Aux états qui se tinrent en 1629 à Vannes et en 1630 à Ancenis, les réclamations se reproduisent, et la fréquence de ces débats où le gouvernement se voyait disputer l’exercice de droits indispensables à la sûreté générale, constate combien avant la création des intendances l’action administrative était faible et la compétence des divers pouvoirs mal définie. Ces deux tenues d’états furent signalées par un incident qui aurait singulièrement ému la noblesse bretonne si l’ardent royalisme qu’elle professait depuis l’avènement de Louis XIII ne l’avait en ce moment désintéressée de ses plus vieux souvenirs.
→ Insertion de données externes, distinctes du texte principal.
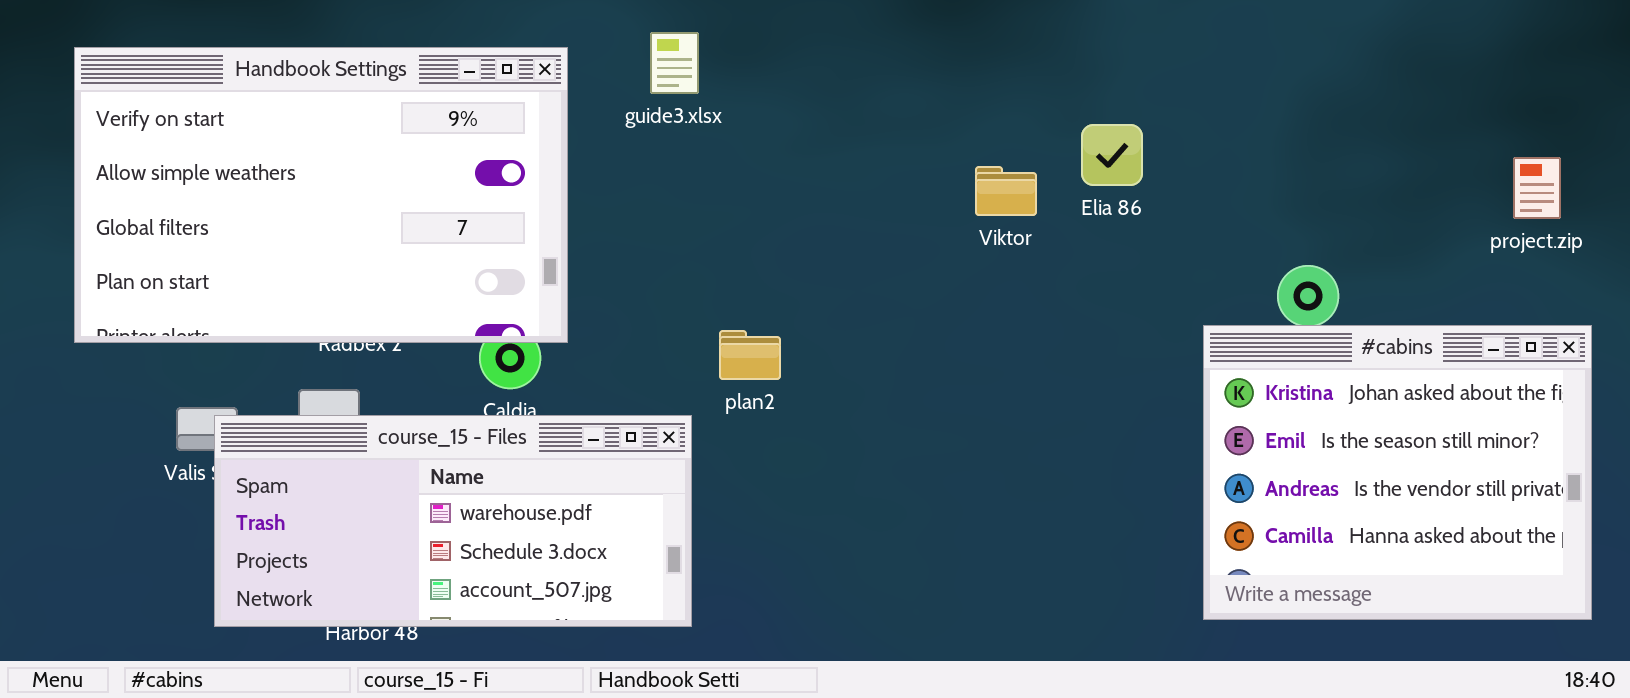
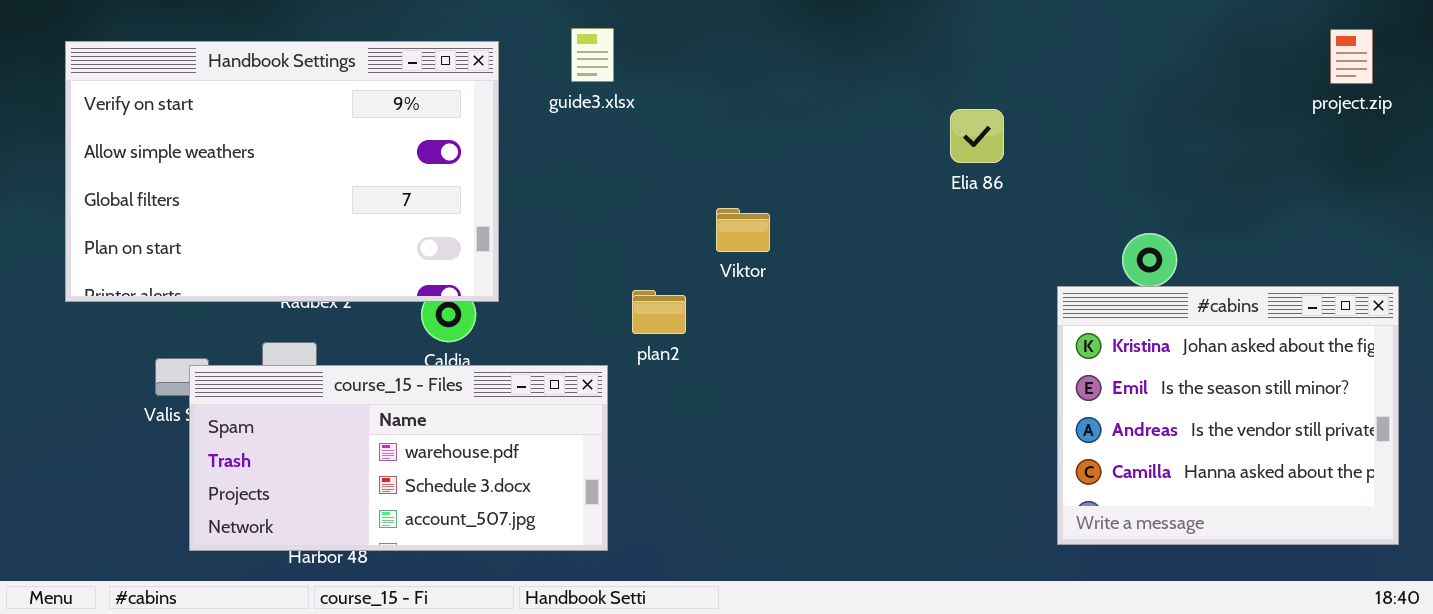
project.zip: [1513,157,1561,219] -> [1330,29,1373,84], moved
Viktor: [975,166,1037,216] -> [716,208,770,252], moved

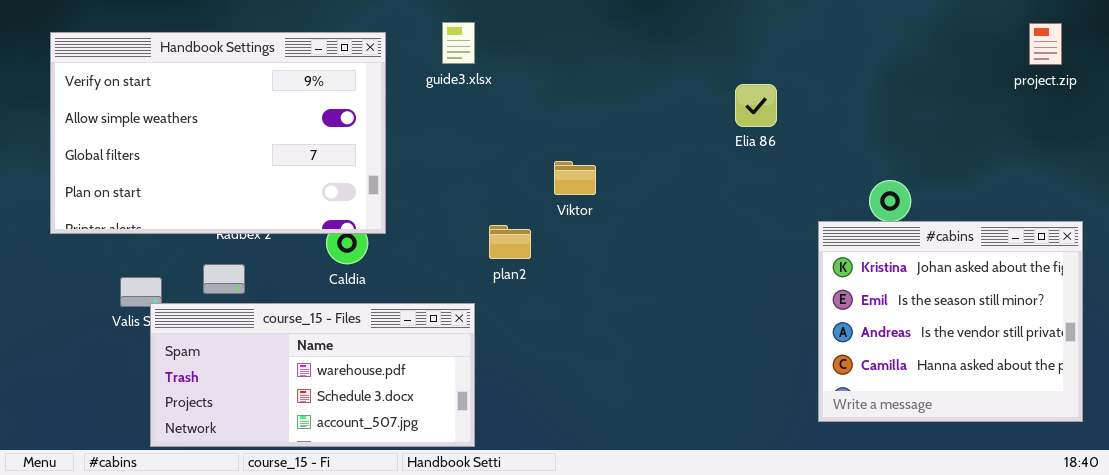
course_15 - Files: [189,365,608,551] -> [150,303,475,447], moved

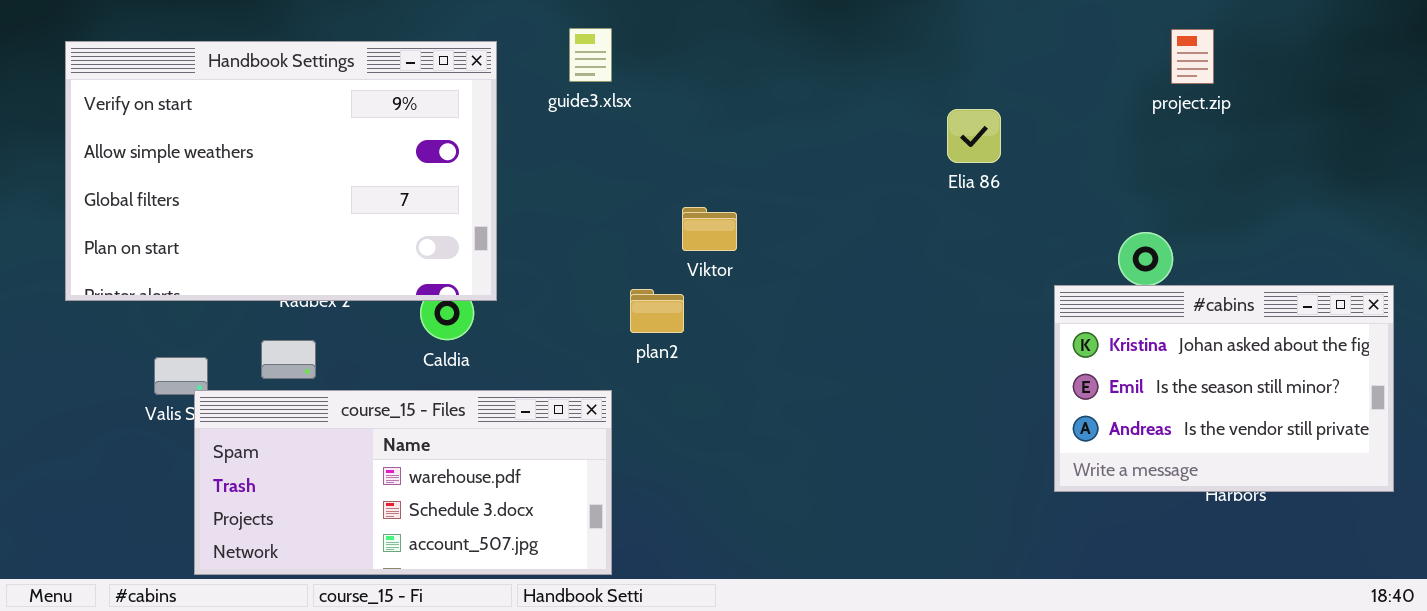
project.zip: [1029,23,1062,65] -> [1171,29,1214,84], moved
Viktor: [554,161,596,195] -> [682,207,737,251], moved
#cabins: [818,221,1083,422] -> [1054,285,1394,492], resized

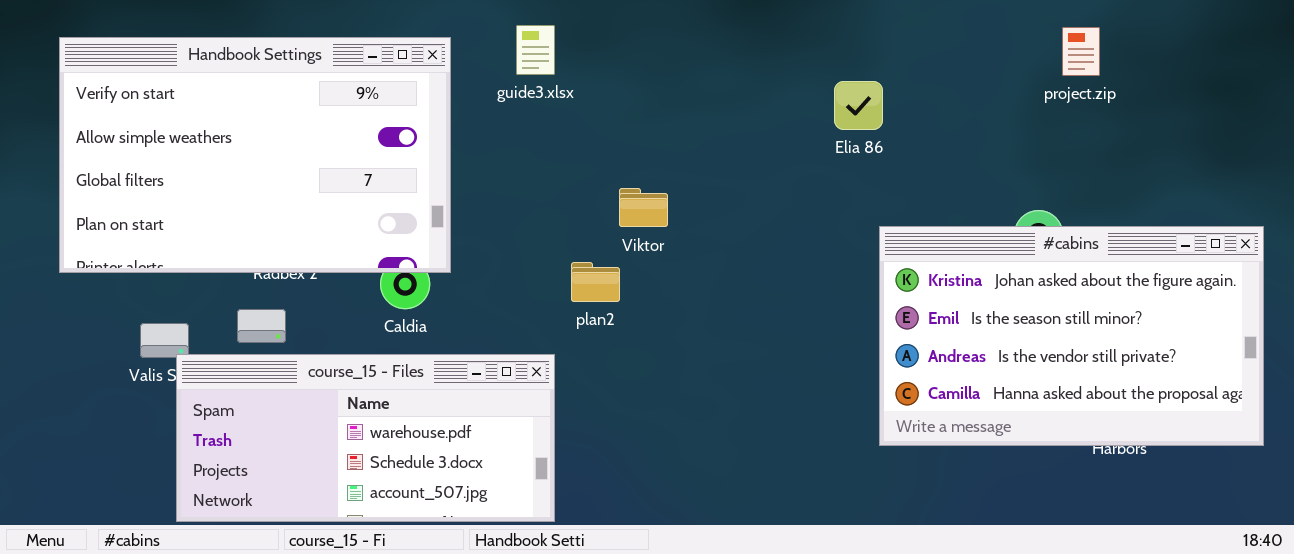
Elia 86: [947,109,1001,163] -> [834,81,883,130], moved
#cabins: [1054,285,1394,492] -> [879,226,1264,446], resized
Le prince de Condé vint y prendre la présidence à titre de duc de Rohan, tous les biens confisqués pour cause de rébellion sur le chef de cette maison ayant été attribues par le roi à ce prince, naguère insurgé lui-même. Froidement accueilli, Condé se concilia la faveur de l’assemblée en s’y montrant gardien jaloux des droits de la province. Il fut applaudi lorsqu’il déclara ne prétendre à aucun autre rang que celui de comte de Léon, et plus encore quand il désavoua les expressions ambiguës des lettres patentes, lesquelles prescrivaient « de le recevoir et de l’honorer non-seulement comme duc de Rohan, mais à cause de sa naissance et du commandement reçu du roi pour ce sujet. » La présence d’un prince de la maison de Bourbon surexcita le dévouement déjà si chaud de la noblesse. Cette cause n’est peut-être pas étrangère à l’élévation du don gratuit. Ce chiffre fut porté aux états de Vannes à 700,000 livres, aux états d’Ancenis il s’éleva à 900,000, plus une somme de 100,000, offerte par les états au cardinal de Richelieu en témoignage de leur reconnaissance pour les grands services rendus par lui à la Bretagne. Si le parlement de Rennes continuait contre les grandes

  1. Lettres du roi au corps de ville, 6 octobre 1627.